__Short exercise A__. In the article about Carlo Rovelli, what has he run at the Centre de physique théorique since 2010?
__Short exercise B__. Transcribe the passage of the article about Carlo Rovelli starting at "What do we know" and ending at "experienced is illusory.".

__Given passage__.
Charlotte Higgins on Carlo Rovelli's book on the elastic concept of time. Source The Guardian


What do we know about time? Language tells us that it “passes”, it moves like a great river, inexorably dragging us with it, and, in the end, washes us up on its shore while it continues, unstoppable. Time flows. It moves ever forwards. Or does it? Poets also tell us that time stumbles or creeps or slows or even, at times, seems to stop. They tell us that the past might be inescapable, immanent in objects or people or landscapes. When Juliet is waiting for Romeo, time passes sluggishly: she longs for Phaethon to take the reins of the Sun’s chariot, since he would whip up the horses and “bring in cloudy night immediately”. When we wake from a vivid dream we are dimly aware that the sense of time we have just experienced is illusory.

Carlo Rovelli is an Italian theoretical physicist who wants to make the uninitiated grasp the excitement of his field. His book Seven Brief Lessons on Physics, with its concise, sparkling essays on subjects such as black holes and quanta, has sold 1.3m copies worldwide. Now comes The Order of Time, a dizzying, poetic work in which I found myself abandoning everything I thought I knew about time – certainly the idea that it “flows”, and even that it exists at all, in any profound sense.

We meet outside the church of San Petronio in Bologna, where Rovelli studied. (“I like to say that, just like Copernicus, I was an undergraduate at Bologna and a graduate at Padua,” he jokes.) A cheery, compact fellow in his early 60s, Rovelli is in nostalgic mood. He lives in Marseille, where, since 2010, he has run the quantum gravity group at the Centre de physique théorique. Before that, he was in the US, at the University of Pittsburgh, for a decade.


Carlo Rovelli in Bologna. Photograph: Roberto Serra / Iguana Press / G/Iguana Press / Getty Images

He rarely visits Bologna, and he has been catching up with old friends. We wander towards the university area. Piazza Verdi is flocked with a lively crowd of students. There are flags and graffiti and banners, too – anti-fascist slogans, something in support of the Kurds, a sign enjoining passers-by not to forget Giulio Regeni, the Cambridge PhD student killed in Egypt in 2016.

“In my day it was barricades and police,” he says. He was a passionate student activist, back then. What did he and his pals want? “Small things! We wanted a world without boundaries, without state, without war, without religion, without family, without school, without private property.”

__Extracted data__.
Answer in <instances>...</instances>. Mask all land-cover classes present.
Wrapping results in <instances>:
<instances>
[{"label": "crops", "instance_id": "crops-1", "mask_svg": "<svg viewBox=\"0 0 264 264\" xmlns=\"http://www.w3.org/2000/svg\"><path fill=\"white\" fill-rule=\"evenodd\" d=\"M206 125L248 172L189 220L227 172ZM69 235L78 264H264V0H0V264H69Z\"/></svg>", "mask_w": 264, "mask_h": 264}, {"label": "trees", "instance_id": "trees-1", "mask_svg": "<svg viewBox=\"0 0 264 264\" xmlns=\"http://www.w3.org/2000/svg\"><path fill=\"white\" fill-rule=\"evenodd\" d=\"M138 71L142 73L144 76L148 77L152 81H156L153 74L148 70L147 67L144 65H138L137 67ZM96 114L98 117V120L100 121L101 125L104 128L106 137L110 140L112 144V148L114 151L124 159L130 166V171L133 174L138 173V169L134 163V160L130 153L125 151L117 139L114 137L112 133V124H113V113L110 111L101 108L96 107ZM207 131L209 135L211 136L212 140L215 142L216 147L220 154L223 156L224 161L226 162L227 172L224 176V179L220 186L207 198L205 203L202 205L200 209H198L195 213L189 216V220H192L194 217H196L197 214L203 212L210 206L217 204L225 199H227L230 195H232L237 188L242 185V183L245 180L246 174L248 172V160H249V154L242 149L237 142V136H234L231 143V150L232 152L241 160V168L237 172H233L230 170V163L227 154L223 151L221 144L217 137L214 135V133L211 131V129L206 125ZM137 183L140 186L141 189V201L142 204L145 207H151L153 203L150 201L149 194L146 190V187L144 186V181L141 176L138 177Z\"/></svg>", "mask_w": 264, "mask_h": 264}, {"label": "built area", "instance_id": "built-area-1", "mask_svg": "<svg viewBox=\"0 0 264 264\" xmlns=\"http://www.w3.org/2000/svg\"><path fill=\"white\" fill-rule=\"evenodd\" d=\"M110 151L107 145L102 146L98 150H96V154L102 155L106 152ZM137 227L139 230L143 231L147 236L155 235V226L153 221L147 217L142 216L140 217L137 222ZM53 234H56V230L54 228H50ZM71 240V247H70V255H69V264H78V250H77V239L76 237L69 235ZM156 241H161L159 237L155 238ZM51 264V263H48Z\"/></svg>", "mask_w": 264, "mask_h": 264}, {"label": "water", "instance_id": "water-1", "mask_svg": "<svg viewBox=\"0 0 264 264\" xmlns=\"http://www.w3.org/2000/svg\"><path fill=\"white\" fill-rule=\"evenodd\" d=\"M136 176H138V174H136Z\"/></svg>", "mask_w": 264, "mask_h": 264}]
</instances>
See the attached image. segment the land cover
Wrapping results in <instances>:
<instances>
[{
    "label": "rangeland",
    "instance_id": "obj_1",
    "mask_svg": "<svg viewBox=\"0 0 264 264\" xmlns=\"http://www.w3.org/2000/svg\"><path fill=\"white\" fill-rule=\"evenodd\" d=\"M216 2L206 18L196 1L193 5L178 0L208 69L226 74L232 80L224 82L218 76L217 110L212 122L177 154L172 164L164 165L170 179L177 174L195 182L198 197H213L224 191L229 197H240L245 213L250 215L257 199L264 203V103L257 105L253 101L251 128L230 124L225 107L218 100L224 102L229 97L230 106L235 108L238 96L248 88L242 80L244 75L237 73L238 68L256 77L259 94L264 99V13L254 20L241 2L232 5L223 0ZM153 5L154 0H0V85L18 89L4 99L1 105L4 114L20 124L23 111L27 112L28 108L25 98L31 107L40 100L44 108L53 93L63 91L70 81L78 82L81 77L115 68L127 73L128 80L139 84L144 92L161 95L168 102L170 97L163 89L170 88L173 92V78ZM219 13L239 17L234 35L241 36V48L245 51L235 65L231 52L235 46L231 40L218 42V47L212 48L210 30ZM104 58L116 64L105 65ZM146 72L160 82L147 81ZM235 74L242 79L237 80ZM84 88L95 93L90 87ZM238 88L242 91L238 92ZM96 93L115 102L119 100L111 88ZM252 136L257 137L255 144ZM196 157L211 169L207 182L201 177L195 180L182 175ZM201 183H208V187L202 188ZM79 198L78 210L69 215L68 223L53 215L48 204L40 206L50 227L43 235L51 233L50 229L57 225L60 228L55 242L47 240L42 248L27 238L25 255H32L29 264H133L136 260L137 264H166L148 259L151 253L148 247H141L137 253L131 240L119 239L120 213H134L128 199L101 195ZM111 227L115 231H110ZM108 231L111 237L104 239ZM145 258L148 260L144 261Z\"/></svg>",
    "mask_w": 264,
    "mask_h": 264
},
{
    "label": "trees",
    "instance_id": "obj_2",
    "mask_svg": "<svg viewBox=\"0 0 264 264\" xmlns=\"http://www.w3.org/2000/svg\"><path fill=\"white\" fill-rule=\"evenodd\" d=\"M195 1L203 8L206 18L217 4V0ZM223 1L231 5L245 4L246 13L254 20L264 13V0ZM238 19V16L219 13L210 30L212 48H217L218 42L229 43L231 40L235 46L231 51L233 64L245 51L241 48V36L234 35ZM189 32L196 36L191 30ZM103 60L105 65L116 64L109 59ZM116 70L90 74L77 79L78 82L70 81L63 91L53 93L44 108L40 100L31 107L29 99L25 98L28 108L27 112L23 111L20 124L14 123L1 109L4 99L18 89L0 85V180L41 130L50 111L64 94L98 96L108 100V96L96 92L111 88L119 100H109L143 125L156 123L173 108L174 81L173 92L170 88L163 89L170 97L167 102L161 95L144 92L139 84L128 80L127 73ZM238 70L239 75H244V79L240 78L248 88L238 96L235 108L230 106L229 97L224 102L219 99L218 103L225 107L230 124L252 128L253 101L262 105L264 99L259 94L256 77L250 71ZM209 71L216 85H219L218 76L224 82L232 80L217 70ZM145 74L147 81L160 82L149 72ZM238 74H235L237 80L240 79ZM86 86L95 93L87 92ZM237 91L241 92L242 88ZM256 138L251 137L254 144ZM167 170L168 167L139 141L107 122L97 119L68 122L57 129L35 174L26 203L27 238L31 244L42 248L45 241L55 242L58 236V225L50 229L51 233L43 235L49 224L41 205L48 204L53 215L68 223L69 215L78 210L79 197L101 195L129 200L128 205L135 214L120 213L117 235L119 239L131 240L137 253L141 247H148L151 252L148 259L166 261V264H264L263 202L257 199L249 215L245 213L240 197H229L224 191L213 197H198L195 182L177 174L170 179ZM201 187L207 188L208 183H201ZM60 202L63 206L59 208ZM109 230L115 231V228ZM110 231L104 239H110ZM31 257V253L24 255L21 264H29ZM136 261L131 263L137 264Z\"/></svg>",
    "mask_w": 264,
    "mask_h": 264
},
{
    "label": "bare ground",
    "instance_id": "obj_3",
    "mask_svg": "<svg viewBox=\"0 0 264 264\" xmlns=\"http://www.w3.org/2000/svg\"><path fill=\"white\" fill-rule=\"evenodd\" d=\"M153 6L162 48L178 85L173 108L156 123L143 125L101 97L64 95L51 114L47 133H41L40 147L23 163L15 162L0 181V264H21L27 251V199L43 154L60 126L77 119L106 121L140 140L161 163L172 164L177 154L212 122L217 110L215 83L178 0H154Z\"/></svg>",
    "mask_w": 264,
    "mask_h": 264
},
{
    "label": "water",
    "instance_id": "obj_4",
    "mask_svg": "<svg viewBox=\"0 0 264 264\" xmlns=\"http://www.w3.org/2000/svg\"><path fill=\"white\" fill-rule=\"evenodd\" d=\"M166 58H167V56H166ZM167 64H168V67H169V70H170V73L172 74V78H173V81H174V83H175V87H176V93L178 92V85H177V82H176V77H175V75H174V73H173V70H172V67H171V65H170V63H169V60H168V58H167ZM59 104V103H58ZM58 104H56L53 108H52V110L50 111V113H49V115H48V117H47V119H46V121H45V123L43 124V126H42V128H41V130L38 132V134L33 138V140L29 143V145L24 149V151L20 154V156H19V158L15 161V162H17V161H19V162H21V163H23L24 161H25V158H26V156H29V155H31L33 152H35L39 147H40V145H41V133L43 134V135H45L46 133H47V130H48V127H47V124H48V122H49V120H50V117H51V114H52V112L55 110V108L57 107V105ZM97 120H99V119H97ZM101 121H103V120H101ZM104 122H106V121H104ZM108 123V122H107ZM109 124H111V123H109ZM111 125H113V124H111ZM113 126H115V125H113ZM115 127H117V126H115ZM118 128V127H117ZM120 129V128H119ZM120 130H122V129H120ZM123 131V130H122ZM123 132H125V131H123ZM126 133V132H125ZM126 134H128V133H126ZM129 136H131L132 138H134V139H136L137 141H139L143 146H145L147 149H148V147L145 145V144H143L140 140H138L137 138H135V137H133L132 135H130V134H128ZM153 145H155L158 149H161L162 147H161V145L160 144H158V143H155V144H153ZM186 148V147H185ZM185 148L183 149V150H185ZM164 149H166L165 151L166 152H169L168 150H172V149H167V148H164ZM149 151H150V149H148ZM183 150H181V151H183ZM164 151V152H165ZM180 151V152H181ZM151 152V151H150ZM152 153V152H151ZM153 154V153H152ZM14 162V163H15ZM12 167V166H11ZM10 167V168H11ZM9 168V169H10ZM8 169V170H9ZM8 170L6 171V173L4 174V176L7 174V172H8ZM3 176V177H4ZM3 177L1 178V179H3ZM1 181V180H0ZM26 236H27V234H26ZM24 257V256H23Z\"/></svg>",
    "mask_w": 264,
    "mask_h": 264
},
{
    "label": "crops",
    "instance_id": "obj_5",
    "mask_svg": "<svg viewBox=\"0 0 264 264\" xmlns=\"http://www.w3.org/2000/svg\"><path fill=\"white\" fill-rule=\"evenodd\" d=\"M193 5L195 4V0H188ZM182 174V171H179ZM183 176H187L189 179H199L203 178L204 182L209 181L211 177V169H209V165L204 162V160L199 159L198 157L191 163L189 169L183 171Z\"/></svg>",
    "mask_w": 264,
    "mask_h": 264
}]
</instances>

__Expected answer A__. The quantum gravity group, in Marseille.

__Expected answer B__.
What do we know about time? Language tells us that it “passes”, it moves like a great river, inexorably dragging us with it, and, in the end, washes us up on its shore while it continues, unstoppable. Time flows. It moves ever forwards. Or does it? Poets also tell us that time stumbles or creeps or slows or even, at times, seems to stop. They tell us that the past might be inescapable, immanent in objects or people or landscapes. When Juliet is waiting for Romeo, time passes sluggishly: she longs for Phaethon to take the reins of the Sun’s chariot, since he would whip up the horses and “bring in cloudy night immediately”. When we wake from a vivid dream we are dimly aware that the sense of time we have just experienced is illusory.